• DIRECTIONS
Whenever a line in the entries includes the word "codeur", copy that line out.

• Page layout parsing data

▽

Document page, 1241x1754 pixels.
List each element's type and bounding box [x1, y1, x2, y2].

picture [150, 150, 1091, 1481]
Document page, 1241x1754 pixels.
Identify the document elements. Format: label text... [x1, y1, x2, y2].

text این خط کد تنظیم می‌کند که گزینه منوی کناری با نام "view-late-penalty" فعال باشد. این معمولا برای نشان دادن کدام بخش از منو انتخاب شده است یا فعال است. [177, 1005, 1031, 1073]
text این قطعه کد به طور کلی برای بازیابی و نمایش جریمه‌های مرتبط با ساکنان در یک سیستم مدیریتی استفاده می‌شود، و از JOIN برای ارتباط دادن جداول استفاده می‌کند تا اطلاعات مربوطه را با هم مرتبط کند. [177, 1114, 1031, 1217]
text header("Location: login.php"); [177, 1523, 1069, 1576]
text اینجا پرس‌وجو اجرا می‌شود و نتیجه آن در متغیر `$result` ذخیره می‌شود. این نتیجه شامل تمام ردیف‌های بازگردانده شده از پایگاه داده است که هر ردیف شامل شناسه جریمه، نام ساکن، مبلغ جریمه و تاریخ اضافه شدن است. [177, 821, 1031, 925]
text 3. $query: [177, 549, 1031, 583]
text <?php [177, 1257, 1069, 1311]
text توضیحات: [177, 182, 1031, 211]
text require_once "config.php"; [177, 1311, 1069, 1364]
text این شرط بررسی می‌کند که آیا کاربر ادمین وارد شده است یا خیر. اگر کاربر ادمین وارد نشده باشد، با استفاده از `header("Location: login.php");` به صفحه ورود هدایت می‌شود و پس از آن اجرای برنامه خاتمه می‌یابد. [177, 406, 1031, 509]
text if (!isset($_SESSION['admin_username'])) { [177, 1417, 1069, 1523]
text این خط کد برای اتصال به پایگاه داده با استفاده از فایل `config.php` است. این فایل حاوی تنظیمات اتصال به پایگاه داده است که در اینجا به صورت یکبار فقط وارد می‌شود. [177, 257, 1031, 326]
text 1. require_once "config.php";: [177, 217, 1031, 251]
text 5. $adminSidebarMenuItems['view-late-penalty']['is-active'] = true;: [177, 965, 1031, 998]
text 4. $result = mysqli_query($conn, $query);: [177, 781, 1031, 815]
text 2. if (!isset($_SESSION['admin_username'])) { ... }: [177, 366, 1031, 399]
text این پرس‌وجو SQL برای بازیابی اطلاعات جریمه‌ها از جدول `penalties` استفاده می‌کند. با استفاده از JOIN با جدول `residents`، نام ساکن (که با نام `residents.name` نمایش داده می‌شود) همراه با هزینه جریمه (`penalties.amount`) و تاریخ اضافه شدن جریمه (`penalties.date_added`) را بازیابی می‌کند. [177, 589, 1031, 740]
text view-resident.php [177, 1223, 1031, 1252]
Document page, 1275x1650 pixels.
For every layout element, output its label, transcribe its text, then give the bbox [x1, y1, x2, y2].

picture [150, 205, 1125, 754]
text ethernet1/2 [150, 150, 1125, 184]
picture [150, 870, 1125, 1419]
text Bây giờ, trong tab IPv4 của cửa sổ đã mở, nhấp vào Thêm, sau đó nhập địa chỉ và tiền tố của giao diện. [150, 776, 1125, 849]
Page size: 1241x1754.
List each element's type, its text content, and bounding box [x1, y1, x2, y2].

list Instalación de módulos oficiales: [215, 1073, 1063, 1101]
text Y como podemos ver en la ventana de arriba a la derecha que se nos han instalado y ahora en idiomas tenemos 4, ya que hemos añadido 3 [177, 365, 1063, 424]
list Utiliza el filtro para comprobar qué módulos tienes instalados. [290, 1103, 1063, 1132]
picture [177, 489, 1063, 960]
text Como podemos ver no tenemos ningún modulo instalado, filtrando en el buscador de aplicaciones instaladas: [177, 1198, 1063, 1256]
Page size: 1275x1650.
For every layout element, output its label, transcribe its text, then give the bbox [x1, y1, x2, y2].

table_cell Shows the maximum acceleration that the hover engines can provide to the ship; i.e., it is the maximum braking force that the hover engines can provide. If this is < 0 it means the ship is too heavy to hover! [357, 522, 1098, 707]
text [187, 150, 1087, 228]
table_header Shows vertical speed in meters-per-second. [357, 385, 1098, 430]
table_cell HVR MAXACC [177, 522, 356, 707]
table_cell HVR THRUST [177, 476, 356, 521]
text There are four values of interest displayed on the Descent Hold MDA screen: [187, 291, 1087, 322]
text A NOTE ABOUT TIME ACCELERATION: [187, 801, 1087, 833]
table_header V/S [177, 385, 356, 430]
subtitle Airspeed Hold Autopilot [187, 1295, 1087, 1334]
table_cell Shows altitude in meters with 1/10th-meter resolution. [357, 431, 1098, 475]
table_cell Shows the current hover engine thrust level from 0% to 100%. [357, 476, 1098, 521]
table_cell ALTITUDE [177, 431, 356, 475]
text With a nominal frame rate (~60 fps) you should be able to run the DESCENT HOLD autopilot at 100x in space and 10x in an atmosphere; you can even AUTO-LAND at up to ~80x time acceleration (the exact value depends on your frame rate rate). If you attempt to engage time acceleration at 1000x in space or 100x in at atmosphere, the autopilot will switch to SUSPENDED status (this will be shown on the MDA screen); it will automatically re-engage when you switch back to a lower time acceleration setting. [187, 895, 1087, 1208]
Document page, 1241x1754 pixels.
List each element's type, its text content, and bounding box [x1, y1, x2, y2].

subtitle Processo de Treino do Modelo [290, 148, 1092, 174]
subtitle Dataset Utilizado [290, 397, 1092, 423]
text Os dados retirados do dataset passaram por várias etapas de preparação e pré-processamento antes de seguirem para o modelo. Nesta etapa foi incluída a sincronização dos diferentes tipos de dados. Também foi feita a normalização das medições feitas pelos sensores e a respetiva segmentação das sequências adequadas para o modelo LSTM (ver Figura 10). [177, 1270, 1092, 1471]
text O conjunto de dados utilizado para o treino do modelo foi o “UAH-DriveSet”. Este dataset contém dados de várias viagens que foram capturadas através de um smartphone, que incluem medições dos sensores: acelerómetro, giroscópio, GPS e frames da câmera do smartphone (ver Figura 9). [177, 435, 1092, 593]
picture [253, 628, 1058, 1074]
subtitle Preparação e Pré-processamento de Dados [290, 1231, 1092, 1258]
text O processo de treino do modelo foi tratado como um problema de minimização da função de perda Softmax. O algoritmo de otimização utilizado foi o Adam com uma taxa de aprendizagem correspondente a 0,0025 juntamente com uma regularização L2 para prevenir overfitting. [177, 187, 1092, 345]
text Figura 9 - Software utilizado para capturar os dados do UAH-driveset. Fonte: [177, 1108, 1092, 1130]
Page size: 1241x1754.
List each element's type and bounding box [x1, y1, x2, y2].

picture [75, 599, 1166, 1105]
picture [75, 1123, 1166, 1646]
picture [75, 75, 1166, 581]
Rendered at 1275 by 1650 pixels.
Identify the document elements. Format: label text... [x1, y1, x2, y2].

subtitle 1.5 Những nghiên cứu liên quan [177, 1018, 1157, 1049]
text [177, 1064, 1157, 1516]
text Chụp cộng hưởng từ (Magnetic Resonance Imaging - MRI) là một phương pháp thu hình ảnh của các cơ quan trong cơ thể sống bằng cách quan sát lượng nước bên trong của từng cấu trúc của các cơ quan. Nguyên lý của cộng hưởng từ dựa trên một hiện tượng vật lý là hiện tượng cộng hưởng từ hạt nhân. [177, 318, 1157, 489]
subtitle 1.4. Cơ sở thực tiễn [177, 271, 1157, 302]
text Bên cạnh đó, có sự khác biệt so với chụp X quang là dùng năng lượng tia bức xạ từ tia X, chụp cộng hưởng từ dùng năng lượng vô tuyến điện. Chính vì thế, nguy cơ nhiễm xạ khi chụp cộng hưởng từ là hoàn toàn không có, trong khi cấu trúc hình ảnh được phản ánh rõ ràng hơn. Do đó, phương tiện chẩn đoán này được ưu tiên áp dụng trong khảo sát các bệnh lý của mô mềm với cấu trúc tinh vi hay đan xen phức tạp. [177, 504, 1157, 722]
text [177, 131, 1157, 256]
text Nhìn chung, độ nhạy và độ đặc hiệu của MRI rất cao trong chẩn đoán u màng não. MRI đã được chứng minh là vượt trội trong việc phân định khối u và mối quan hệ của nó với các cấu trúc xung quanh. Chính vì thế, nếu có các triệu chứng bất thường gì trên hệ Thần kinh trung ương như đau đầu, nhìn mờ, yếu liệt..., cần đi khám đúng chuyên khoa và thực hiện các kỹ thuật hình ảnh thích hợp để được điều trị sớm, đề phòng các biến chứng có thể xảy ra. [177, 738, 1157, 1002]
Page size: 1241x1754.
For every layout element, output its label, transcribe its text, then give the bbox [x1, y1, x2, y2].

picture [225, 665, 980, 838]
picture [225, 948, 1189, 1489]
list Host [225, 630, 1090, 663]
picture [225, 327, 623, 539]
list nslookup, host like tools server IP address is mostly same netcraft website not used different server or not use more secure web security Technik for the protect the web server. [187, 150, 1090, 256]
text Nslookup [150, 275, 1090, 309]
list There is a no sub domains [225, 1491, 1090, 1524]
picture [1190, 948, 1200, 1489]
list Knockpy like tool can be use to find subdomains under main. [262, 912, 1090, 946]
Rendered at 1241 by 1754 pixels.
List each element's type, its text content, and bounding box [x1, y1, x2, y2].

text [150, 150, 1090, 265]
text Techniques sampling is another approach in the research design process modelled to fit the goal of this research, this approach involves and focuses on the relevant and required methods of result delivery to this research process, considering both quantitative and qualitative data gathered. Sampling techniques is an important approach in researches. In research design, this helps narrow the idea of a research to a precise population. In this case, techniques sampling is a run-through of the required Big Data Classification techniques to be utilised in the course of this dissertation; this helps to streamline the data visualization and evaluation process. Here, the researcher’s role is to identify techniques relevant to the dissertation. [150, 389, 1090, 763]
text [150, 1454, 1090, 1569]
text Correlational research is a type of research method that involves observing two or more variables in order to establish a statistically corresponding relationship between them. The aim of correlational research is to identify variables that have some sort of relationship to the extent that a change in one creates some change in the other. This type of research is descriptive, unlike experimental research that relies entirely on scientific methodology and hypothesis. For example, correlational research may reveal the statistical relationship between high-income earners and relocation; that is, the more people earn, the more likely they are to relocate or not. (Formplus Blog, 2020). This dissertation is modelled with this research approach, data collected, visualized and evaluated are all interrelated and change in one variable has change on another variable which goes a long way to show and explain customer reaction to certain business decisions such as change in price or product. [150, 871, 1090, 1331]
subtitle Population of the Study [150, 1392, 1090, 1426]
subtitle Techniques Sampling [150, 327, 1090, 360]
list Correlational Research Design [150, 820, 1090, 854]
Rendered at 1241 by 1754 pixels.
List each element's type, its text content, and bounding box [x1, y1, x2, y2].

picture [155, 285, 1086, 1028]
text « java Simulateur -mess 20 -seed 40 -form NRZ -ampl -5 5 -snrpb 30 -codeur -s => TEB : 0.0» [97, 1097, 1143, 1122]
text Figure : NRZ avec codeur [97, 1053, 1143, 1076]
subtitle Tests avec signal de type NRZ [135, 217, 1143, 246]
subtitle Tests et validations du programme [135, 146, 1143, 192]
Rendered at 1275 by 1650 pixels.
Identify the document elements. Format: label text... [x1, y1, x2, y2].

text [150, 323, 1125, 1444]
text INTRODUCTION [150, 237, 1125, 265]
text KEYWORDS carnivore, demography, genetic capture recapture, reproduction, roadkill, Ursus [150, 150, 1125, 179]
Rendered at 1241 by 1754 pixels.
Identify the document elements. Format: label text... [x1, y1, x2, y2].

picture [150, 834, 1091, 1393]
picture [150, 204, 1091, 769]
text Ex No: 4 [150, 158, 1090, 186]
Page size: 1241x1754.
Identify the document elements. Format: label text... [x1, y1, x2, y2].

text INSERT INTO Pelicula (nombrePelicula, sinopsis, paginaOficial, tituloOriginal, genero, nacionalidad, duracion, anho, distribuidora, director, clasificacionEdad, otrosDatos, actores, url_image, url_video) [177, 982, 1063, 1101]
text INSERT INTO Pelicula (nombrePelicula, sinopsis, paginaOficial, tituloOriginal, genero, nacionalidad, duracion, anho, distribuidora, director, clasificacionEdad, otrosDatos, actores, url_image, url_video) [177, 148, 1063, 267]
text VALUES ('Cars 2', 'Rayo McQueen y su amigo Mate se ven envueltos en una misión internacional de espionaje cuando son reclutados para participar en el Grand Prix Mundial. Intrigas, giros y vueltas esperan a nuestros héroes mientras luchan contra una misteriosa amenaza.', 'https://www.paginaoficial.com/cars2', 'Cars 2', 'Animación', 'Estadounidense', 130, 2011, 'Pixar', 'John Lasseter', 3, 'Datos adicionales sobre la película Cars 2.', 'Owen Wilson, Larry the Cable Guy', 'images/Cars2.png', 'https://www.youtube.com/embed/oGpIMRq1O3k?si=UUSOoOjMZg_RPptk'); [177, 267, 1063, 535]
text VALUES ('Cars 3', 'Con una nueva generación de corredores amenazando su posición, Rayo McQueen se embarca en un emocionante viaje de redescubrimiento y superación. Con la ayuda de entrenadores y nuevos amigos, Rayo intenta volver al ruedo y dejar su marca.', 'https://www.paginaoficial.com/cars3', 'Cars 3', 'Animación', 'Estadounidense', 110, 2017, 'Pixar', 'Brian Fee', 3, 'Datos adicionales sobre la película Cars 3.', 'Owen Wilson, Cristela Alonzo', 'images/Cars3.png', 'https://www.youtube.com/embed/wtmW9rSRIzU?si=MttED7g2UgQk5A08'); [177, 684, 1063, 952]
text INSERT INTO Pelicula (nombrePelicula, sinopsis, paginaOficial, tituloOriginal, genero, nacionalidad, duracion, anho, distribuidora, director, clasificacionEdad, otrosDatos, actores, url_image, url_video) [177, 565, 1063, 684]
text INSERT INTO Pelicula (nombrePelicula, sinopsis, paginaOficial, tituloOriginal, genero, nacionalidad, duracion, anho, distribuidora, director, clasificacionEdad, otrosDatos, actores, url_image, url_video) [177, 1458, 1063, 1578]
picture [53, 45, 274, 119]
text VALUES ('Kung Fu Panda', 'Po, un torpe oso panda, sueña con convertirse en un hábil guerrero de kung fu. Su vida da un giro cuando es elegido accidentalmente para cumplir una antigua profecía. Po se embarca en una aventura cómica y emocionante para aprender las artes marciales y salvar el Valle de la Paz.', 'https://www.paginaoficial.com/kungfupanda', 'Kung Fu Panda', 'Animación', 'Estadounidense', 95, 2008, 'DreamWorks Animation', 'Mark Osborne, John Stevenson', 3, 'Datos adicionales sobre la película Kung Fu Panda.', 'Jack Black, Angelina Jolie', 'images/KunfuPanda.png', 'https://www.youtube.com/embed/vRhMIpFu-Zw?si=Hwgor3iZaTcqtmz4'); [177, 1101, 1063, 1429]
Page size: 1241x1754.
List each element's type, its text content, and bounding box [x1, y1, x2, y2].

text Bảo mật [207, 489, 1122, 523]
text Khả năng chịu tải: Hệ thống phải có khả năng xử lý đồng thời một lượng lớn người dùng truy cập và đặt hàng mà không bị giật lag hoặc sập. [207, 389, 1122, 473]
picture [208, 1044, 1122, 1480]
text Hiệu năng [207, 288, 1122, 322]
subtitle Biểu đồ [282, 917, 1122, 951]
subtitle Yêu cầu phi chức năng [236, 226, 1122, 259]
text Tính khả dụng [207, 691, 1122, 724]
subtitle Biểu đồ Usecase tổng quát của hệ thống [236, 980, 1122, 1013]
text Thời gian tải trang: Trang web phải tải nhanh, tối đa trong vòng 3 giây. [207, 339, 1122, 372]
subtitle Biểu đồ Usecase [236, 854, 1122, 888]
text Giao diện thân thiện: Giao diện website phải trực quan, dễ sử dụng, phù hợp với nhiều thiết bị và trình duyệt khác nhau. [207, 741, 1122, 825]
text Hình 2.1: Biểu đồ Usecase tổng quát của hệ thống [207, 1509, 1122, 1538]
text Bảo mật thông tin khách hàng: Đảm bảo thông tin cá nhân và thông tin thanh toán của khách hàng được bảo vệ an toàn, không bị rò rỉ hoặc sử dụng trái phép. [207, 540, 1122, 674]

△

• ANSWER TO THIS EXERCISE
text « java Simulateur -mess 20 -seed 40 -form NRZ -ampl -5 5 -snrpb 30 -codeur -s => TEB : 0.0» [97, 1097, 1143, 1122]
text Figure : NRZ avec codeur [97, 1053, 1143, 1076]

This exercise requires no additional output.